Repeat the data below word for word.

Records from a dataset:
━━━━━━━━━━

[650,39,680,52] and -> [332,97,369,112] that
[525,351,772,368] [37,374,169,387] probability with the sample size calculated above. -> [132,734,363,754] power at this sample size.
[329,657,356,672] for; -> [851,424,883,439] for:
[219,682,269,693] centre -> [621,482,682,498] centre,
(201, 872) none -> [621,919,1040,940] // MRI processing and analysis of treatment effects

━━━━━━━━━━

RESULT FOR THIS TASK:
[650,39,680,52] and -> [332,97,369,112] that
[525,351,772,368] [37,374,169,387] probability with the sample size calculated above. -> [132,734,363,754] power at this sample size.
[329,657,356,672] for; -> [851,424,883,439] for:
[219,682,269,693] centre -> [621,482,682,498] centre,
(201, 872) none -> [621,919,1040,940] // MRI processing and analysis of treatment effects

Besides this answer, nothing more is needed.